[Records excerpted from a collection]
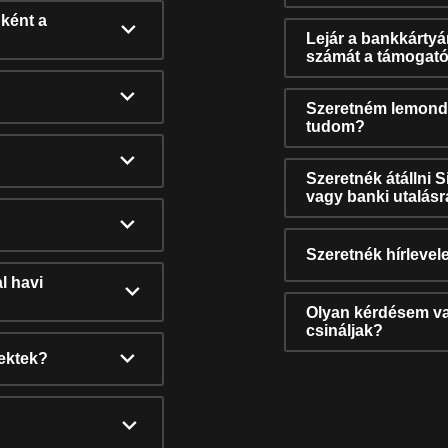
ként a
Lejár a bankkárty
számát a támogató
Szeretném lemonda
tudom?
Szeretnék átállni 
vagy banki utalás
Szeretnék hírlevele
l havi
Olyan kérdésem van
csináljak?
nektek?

* **EXERCISE**
A word-for-word copy of every entry, with the pictures left out, is the required answer.

* **RESPONSE BELOW**
ként a
Lejár a bankkárty
számát a támogató
Szeretném lemonda
tudom?
Szeretnék átállni 
vagy banki utalás
Szeretnék hírlevele
l havi
Olyan kérdésem van
csináljak?
nektek?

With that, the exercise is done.